Three common redundancy methods

  • Parity check- An extra bit (parity bit) is added to the data unit. The parity check can detect only an odd number of errors; it cannot detect an even number of errors. In the two-dimensional parity check, a redundant data unit follows n data units. 
  • Cyclic redundancy check (CRC) - a powerful redundancy checking technique, appends a sequence of redundant bits derived from binary division to the data unit. The divisor in the CRC generator is often represented as an algebraic polynomial. 
  • Checksum -  used in the Internet by several protocols although not at the data link layer.

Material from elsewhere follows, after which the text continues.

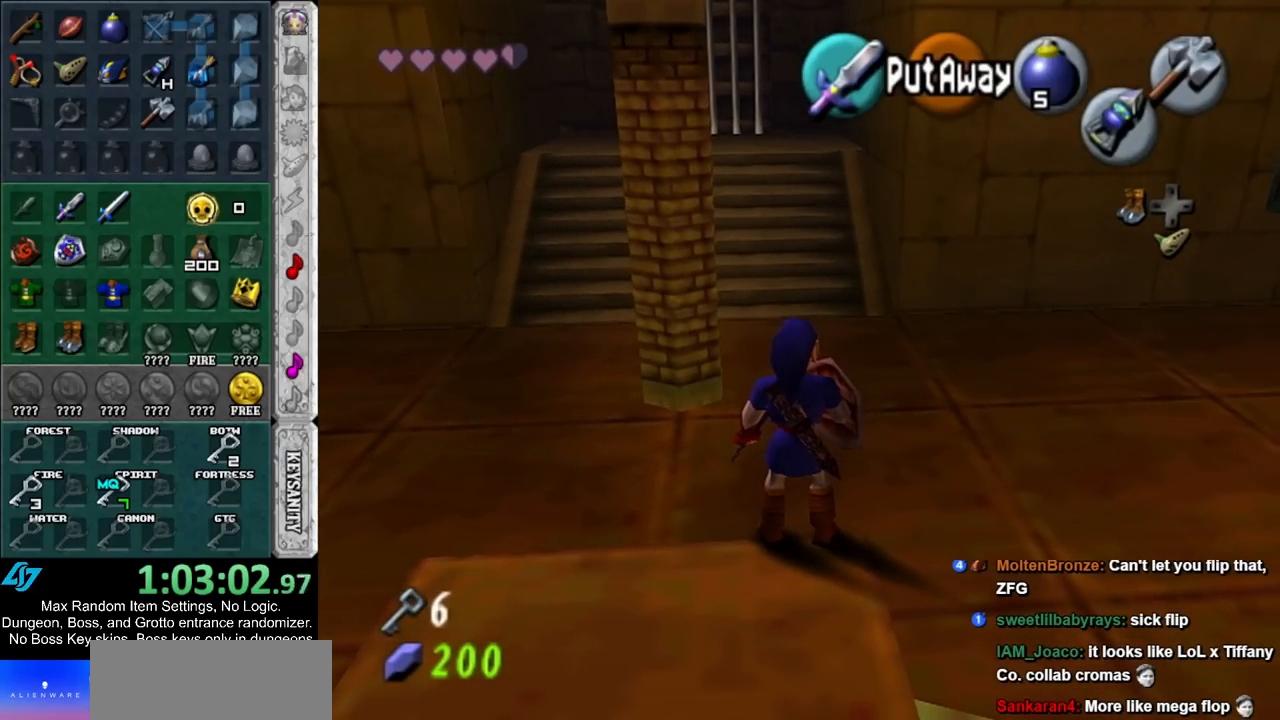
{"buttons": [], "left_stick": "up", "right_stick": "center", "events": []}
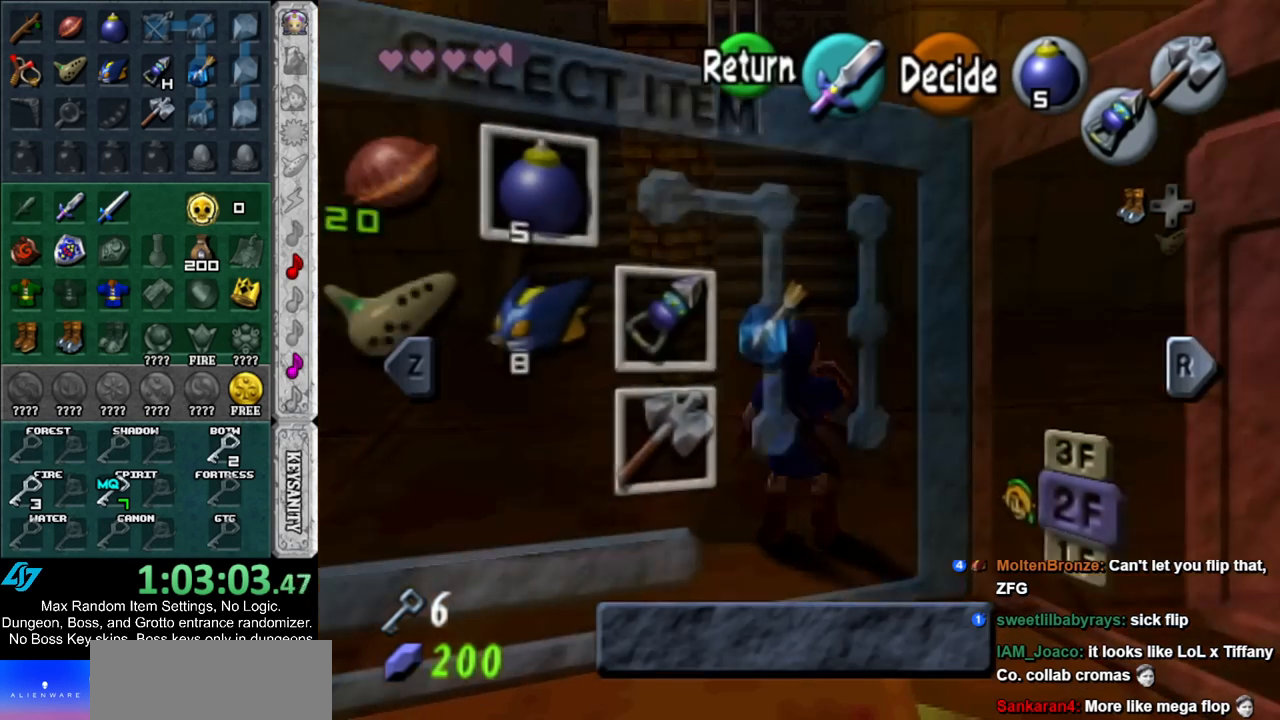
{"buttons": [], "left_stick": "up", "right_stick": "center", "events": []}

At least three types of error cannot be detected by the current checksum

  • First, if two data items are swapped during transmission, the sum and the checksum values will not change. 
  • Second, if the value of one data item is increased (intentionally or maliciously) and the value of another one is decreased (intentionally or maliciously) the same amount, the sum and the checksum cannot detect these changes.
  • Third, if one or more data items is changed in such a way that the change is a multiple of 216 − 1, the sum or the checksum cannot detect the changes.

Two Main Methods of Error Correction

  • Forward error correction- the receiver tries to correct the corrupted codeword.
  • Error correction by retransmission - the corrupted message is discarded (the sender needs to retransmit the message).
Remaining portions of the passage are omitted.